Does anyone know how I can get rid of that entry and get the drive added back properly? (Ideally without resyncing a third time, I've already had to do it twice and it takes hours. But if that's what it takes, that's what it takes.) The new drive is /dev/sda, the relevant partition is /dev/sda3.
Here's the detail on the array:
# mdadm --detail /dev/md2
/dev/md2:
        Version : 0.90
  Creation Time : Wed Oct 26 12:27:49 2011
     Raid Level : raid1
     Array Size : 729952192 (696.14 GiB 747.47 GB)
  Used Dev Size : 729952192 (696.14 GiB 747.47 GB)
   Raid Devices : 2
  Total Devices : 2
Preferred Minor : 2
    Persistence : Superblock is persistent
    Update Time : Tue Nov 12 17:48:53 2013
          State : clean, degraded 
 Active Devices : 1
Working Devices : 2
 Failed Devices : 0
  Spare Devices : 1
           UUID : 2fdbf68c:d572d905:776c2c25:004bd7b2 (local to host blah)
         Events : 0.34665
    Number   Major   Minor   RaidDevice State
       0       0        0        0      removed
       1       8       19        1      active sync   /dev/sdb3
       2       8        3        -      spare   /dev/sda3
If it's relevant, it's a 64-bit server.

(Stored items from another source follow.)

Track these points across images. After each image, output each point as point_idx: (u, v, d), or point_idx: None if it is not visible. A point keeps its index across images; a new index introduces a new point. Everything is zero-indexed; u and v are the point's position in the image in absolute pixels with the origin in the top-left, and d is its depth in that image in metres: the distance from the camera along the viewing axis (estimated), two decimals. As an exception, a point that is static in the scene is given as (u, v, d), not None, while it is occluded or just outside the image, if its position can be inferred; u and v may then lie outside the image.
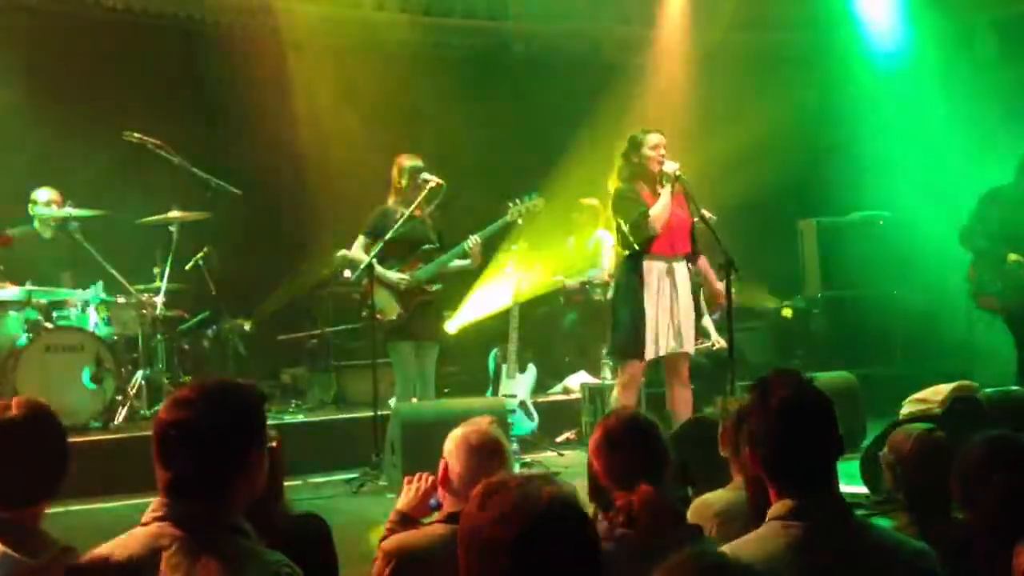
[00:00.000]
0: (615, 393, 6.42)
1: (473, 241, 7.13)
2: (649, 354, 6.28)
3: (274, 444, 2.54)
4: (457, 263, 7.26)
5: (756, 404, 2.55)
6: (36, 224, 7.76)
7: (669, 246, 6.36)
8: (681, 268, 6.42)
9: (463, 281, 8.09)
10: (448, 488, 3.07)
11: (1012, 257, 7.49)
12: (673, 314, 6.32)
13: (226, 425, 2.30)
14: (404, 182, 7.16)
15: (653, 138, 6.37)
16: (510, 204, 7.28)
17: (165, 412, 2.33)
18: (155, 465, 2.30)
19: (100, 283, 7.50)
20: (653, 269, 6.31)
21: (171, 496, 2.28)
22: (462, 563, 1.79)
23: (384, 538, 3.15)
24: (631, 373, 6.42)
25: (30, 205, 7.73)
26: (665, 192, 6.27)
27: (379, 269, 7.03)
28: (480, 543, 1.76)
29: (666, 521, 2.87)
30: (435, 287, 7.24)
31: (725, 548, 2.41)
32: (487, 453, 3.05)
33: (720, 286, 6.39)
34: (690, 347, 6.50)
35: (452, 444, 3.10)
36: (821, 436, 2.47)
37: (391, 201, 7.22)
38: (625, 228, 6.31)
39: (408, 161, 7.20)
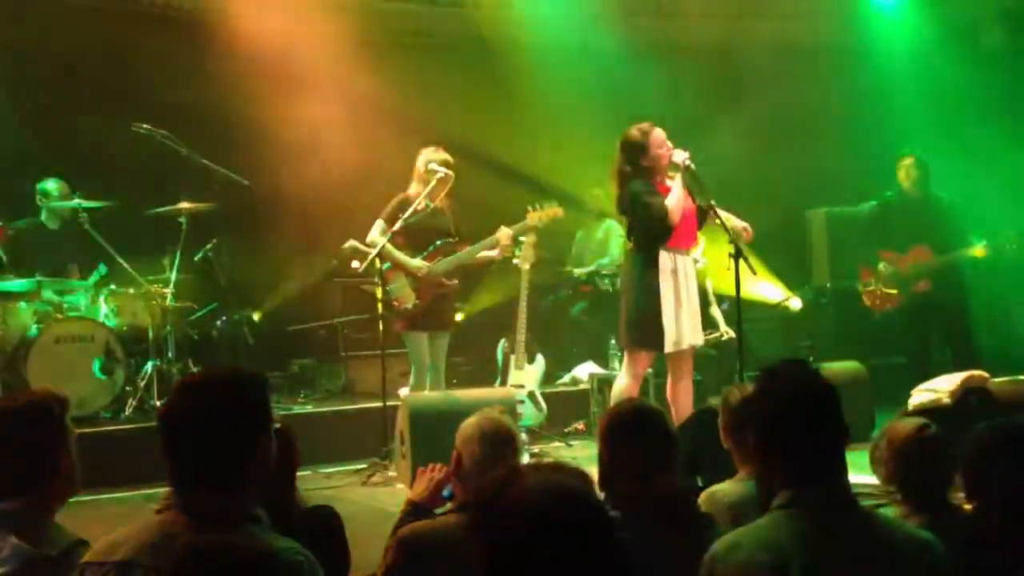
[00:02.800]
0: (621, 384, 6.39)
1: (505, 234, 7.16)
2: (668, 347, 6.25)
3: (279, 425, 2.53)
4: (484, 254, 7.29)
5: (758, 393, 2.56)
6: (43, 215, 7.77)
7: (679, 240, 6.33)
8: (687, 263, 6.39)
9: (471, 271, 8.09)
10: (461, 478, 3.09)
11: (881, 266, 8.38)
12: (685, 308, 6.30)
13: (231, 412, 2.29)
14: (423, 172, 7.19)
15: (657, 135, 6.29)
16: (529, 208, 7.32)
17: (170, 402, 2.33)
18: (163, 454, 2.29)
19: (101, 265, 7.54)
20: (667, 263, 6.28)
21: (181, 485, 2.28)
22: (484, 549, 1.77)
23: (397, 527, 3.16)
24: (642, 364, 6.41)
25: (38, 196, 7.74)
26: (677, 183, 6.23)
27: (398, 254, 7.06)
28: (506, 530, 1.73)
29: (678, 512, 2.89)
30: (452, 281, 7.26)
31: (729, 536, 2.42)
32: (500, 442, 3.07)
33: (740, 223, 6.32)
34: (700, 341, 6.50)
35: (466, 434, 3.11)
36: (822, 425, 2.46)
37: (412, 190, 7.24)
38: (648, 224, 6.24)
39: (428, 152, 7.23)
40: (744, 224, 6.36)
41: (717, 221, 6.16)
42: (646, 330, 6.25)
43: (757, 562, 2.30)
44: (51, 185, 7.73)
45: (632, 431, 3.03)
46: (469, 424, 3.13)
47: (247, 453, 2.30)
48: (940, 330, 8.36)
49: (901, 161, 8.36)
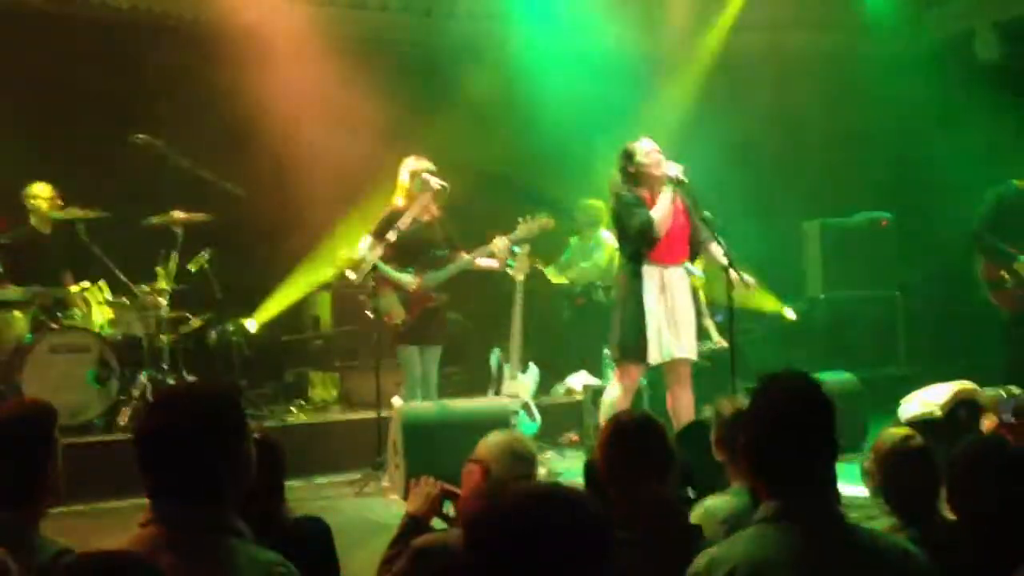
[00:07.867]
0: (610, 396, 6.41)
1: (502, 243, 7.16)
2: (652, 358, 6.28)
3: (257, 436, 2.54)
4: (484, 263, 7.30)
5: (754, 399, 2.54)
6: (33, 220, 7.76)
7: (668, 254, 6.36)
8: (680, 275, 6.42)
9: (466, 283, 8.10)
10: (482, 493, 3.08)
11: (1022, 259, 7.72)
12: (673, 321, 6.32)
13: (200, 427, 2.30)
14: (411, 184, 7.18)
15: (646, 144, 6.38)
16: (519, 220, 7.33)
17: (142, 421, 2.37)
18: (140, 470, 2.32)
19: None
20: (653, 275, 6.31)
21: (160, 500, 2.30)
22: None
23: (397, 541, 3.17)
24: (631, 376, 6.44)
25: (30, 200, 7.71)
26: (665, 194, 6.27)
27: (387, 269, 7.06)
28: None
29: (668, 522, 2.90)
30: (441, 296, 7.27)
31: (714, 549, 2.42)
32: (528, 462, 3.14)
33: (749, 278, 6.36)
34: (692, 354, 6.50)
35: (496, 450, 3.14)
36: (810, 436, 2.43)
37: (400, 203, 7.23)
38: (631, 234, 6.30)
39: (415, 163, 7.21)
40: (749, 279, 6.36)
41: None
42: (631, 342, 6.29)
43: None
44: (43, 188, 7.71)
45: (634, 438, 3.05)
46: (497, 441, 3.18)
47: (222, 465, 2.31)
48: None
49: None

It normally runs Ubuntu, but right now I'm in the data centre's "rescue" OS, which is Debian 7 (wheezy). The "removed" entry was there the last time I was in Ubuntu (it won't, currently, boot from the disk), so I don't think that's not some Ubuntu/Debian conflict (and they are, of course, closely related).
Update:
Having done extensive tests with test devices on a local machine, I'm just plain getting anomalous behavior from mdadm with this array. For instance, with /dev/sda3 removed from the array again, I did this:
mdadm /dev/md2 --grow --force --raid-devices=1
And that got rid of the "removed" device, leaving me just with /dev/sdb3. Then I nuked /dev/sda3 (wrote a file system to it, so it didn't have the raid fs anymore), then:
mdadm /dev/md2 --grow --raid-devices=2
...which gave me an array with /dev/sdb3 in slot 0 and "removed" in slot 1 as you'd expect. Then
mdadm /dev/md2 --add /dev/sda3
...added it — as a spare again. (Another 3.5 hours down the drain.)
So with the rebuilt spare in the array, given that mdadm's man page says
  RAID-DEVICES CHANGES
  
  ...
  
  When the number of devices is increased, any hot spares that are present will be activated immediately.
...I grew the array to three devices, to try to activate the "spare":
mdadm /dev/md2 --grow --raid-devices=3
What did I get? Two "removed" devices, and the spare. And yet when I do this with a test array, I don't get this behavior.
So I nuked /dev/sda3 again, used it to create a brand-new array, and am copying the data from the old array to the new one:
rsync -r -t -v --exclude 'lost+found' --progress /mnt/oldarray/* /mnt/newarray
This will, of course, take hours. Hopefully when I'm done, I can stop the old array entirely, nuke /dev/sdb3, and add it to the new array. Hopefully, it won't get added as a spare!